As the Sirius Star, the hijacked Saudi supertanker carrying 2 million barrels of oil, sits captive off the coast of Somalia, U.S. officials and piracy experts warn that its capture marks a turning point in Somali piracy that is escalating out of control.
To drive the point home, hijackers swarmed onto an Iranian cargo ship today, making it the seventh vessel hijacked off the Somalia coast in the last 12 days.
While November has a been banner month for Somali pirates, they have been busy all year. The International Maritime Bureau counts 93 ships attacked this year and 37 of them captured successfully.

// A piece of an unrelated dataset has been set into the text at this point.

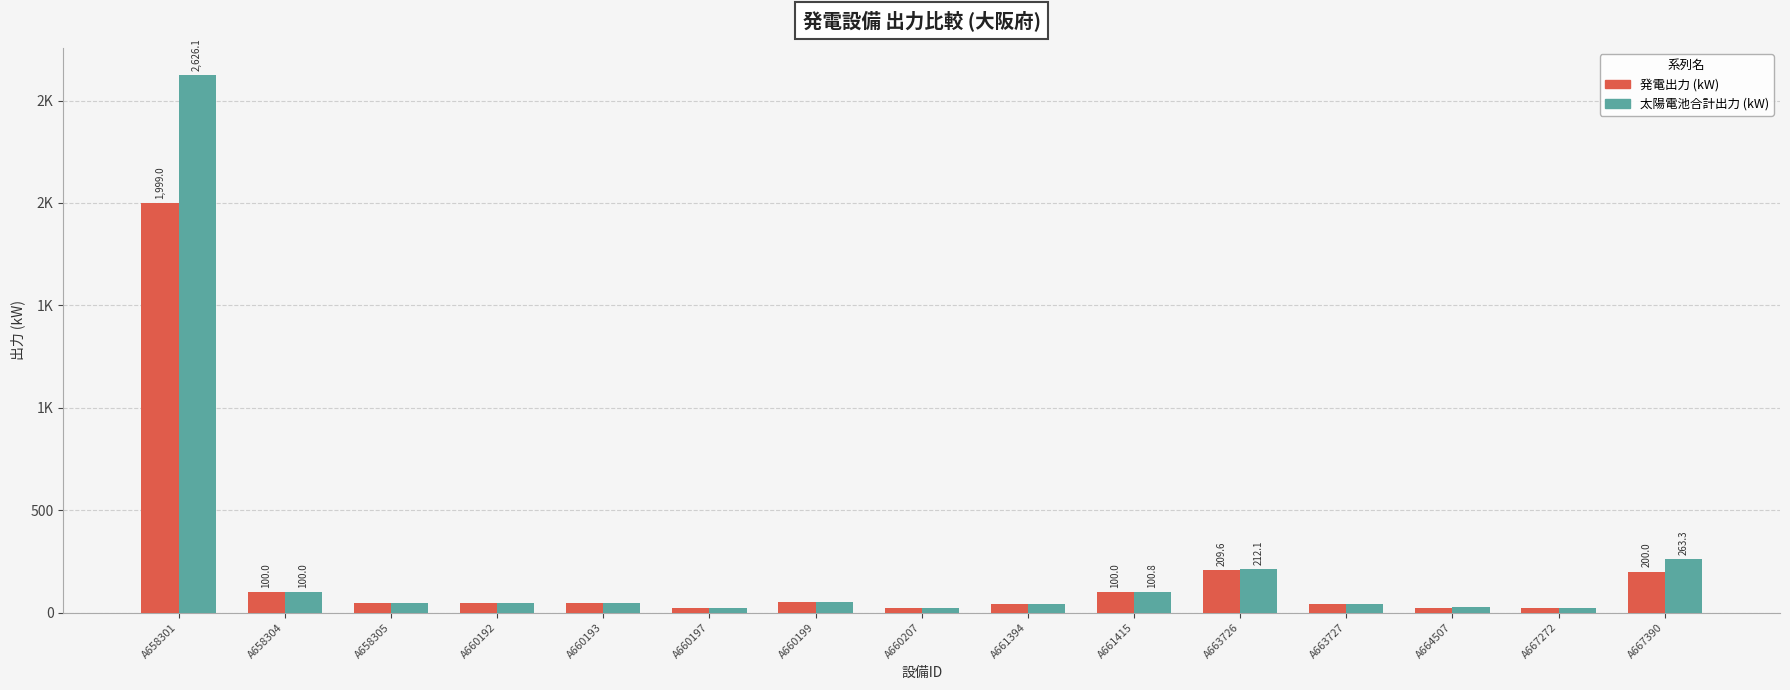

Which series has the largest total across all categories?

太陽電池合計出力 (kW)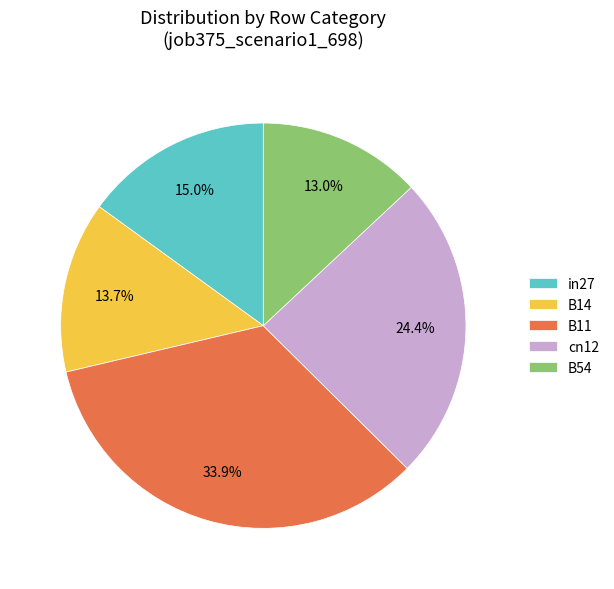

Which has a higher value, B54 or cn12?

cn12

At least 14 ships are currently being held hostage by pirates, including the Ukranian ship MV Faina that was loaded with Russian tanks, rocket propelled grenades and tons of ammunition when it was seized by Somali pirates in September.

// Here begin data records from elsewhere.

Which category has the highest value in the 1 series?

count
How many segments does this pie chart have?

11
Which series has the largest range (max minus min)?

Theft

The MV Faini and the Sirius Star are now anchored near each other in well-known pirate enclaves along the Somali coast while ransom negotiations proceed.
But the hijacking of the Sirius Star was shocking because of its size, and the scope of the operation.
The vessel is the largest ship ever hijacked, roughly the size of a U.S. aircraft carrier, and its booty of oil is worth an estimated $100 million.
Even more alarming is where the attack occurred -- 450 nautical miles off the East African coast and 200 miles farther south than any of the earlier hijackings. That has led experts to believe that the pirates have extended their reach by working from larger "mother ships."
"It's a game changer," a senior U.S. defense official told ABC News.
The Navy's aware of a mother ship that operates off the Gulf of Aden, but since this attack happened significantly south of there, investigators are trying to figure out how it was carried out. They assume it's another mother ship, but so far, they have not found it.
"It absolutely marks a fundamental shift in the pirates' ability to conduct operations," Lt. Nathan Christensen, the spokesman for the U.S. Navy Fifth Fleet, told ABC News. The operation shows the pirates are using more sophisticated technologies like GPS and are becoming more organized, he said.
"The attack on the tanker definitely represents an increased capability," Christensen said.
The threat from piracy has prompted a tidal shift in the shipping industry with the world's navies trying to establish a safe corridor, shipping companies facing rising costs in protection and evasion, and at least one seagoing-guns-for-hire company bulking up.
Blackwater Worldwide, which made a name for itself providing security in Iraq, has outfitted a ship with a helicopter pad and a well-armed crew to escort ships through pirate-infested waters.
Blackwater spokeswoman Anne Tyrell said the company has been contacted by 67 shipping and insurance companies, but no contracts have been signed.
Since August the Combined Maritime Force, which includes the Fifth Fleet along with the United Kingdom, France and Spain, has stepped up its patrolling of the area, which includes the Gulf of Aden.
The CMF has created an international traffic corridor, a route it recommends that vessels, use where there will be additional protection. Christensen said that since the corridor has existed, the number of attacks has gone down 20 percent.